Oui, je suis de plus en plus confus. C’est la désocialisation à vrai dire. Je me parle de plus en plus fort à moi-même, avec l’excuse que la chatte grise m’attend sur la terrasse encombrée de chaises où plus personne ne vient s’asseoir. Je me parle car la chatte ne comprend rien, mais je ne suis pas le seul à m’imaginer ainsi, il suffit de voir ces gens qui parlent seuls à leurs téléphones dans la rue. Je cherche un coin tranquille, ou bien faire le tour de France à vélo, retrouver les routes perdues, ou les bretelles fermées, voire même mieux les platanes du midi et les terrasses comme autrefois, quand je mesurais un mètre vingt, comme Jude Law dans Bienvenue à Gattaca à la télévision hier soir. J’irais bien quelque part en R16 ou en DS décapotable. Ou alors rester chez moi à discuter avec mon père mort devant une bonne bouteille de rouge, plutôt un Bourgogne parce que mon père était rustique.

On parlerait de sa guerre mais pas du gouvernement, ni même du travail ou de la politique. Il manque quelque chose à la sauce. Tout est confus et pourtant, Romain Gary : je fais de mon mieux.

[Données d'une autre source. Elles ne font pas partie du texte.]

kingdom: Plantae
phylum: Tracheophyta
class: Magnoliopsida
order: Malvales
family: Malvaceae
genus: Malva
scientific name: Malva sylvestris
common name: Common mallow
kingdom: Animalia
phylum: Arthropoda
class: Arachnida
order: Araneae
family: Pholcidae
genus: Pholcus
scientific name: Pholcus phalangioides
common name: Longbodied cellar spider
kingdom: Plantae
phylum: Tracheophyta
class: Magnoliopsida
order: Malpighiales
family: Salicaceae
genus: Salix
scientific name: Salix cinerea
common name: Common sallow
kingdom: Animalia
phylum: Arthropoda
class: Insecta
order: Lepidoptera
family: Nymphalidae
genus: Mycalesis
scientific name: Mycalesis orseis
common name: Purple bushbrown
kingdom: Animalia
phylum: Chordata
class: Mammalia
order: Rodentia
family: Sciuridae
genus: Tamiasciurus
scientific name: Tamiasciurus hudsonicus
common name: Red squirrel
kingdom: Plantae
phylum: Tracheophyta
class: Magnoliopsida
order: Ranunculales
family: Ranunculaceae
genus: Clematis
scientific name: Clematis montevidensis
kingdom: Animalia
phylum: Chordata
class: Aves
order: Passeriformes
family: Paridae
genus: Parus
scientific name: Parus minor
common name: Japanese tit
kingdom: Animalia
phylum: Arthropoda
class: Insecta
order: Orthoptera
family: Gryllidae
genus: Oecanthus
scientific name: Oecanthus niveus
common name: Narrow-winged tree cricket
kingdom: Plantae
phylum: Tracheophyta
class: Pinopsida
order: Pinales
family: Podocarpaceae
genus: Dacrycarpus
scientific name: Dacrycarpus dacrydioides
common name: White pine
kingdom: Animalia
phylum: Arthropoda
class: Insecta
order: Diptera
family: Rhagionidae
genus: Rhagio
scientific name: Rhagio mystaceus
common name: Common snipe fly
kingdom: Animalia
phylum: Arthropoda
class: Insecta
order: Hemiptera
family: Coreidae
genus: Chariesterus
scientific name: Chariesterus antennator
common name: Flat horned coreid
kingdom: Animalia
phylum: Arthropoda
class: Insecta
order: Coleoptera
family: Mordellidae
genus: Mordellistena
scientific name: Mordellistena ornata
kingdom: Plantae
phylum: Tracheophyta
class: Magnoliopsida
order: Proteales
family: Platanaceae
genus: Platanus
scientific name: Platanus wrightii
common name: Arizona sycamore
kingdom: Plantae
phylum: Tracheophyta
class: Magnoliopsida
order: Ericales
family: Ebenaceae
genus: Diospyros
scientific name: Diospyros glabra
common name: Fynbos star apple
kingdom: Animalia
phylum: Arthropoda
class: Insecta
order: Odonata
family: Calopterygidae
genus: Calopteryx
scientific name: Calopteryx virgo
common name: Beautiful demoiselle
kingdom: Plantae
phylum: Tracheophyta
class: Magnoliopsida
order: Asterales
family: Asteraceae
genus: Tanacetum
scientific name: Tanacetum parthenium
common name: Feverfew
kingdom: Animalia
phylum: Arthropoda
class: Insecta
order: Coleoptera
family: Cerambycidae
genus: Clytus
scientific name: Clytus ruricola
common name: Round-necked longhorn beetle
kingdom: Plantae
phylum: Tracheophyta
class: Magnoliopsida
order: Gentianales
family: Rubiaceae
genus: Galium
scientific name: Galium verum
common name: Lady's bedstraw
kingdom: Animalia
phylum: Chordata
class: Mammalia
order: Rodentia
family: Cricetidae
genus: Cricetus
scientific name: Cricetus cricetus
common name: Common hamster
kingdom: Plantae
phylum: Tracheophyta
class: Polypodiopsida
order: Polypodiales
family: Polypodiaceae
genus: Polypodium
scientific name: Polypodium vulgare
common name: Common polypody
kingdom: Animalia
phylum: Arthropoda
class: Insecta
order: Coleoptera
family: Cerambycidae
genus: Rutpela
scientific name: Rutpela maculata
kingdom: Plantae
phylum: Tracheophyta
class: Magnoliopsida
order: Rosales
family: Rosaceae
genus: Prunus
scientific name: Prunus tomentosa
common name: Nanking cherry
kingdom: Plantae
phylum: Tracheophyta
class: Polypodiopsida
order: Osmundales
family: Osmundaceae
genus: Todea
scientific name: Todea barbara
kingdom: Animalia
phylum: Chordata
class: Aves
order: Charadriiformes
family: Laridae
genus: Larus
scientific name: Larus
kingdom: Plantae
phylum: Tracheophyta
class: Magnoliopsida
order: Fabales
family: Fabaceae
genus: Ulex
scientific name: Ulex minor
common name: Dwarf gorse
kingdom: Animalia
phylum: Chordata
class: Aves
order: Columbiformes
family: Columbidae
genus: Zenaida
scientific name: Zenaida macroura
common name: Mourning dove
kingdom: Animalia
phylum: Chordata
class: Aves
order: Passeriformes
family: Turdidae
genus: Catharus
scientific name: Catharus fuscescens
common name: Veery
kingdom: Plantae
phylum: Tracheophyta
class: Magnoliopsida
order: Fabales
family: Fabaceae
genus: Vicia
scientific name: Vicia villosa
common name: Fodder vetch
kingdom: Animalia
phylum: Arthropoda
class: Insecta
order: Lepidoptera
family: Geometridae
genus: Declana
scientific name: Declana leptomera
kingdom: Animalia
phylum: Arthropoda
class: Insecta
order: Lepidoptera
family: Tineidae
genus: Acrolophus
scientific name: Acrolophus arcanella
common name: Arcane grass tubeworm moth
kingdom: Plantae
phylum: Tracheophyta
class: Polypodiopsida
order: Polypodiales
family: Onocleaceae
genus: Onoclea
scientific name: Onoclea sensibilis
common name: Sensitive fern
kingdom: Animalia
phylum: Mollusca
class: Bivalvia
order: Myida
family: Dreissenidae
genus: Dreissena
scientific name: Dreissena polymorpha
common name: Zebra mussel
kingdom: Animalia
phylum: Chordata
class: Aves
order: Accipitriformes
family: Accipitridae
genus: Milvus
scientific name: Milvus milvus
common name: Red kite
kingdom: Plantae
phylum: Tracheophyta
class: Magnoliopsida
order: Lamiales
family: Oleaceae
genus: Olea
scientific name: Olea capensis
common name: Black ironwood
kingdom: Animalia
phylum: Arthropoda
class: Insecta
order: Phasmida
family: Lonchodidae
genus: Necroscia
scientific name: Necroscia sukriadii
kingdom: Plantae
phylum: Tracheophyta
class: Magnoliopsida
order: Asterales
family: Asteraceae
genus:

Dehors le paysage défile. Des champs de colza à perte de vue. Le jaune prolifère en lisière des villes, ça doit être rudement rentable comme couleur. On a beau dire aux gens que tout est moche, ils vivent quand même dans des pavillons et pire : j’en ai vu avec des climatiseurs à l’extérieur ! Mais voilà donc encore une raison d’être confus : je ne comprends pas pourquoi les gens n’écoutent plus personne, je devrais peut-être me taire ou attendre un peu, que ça revienne ?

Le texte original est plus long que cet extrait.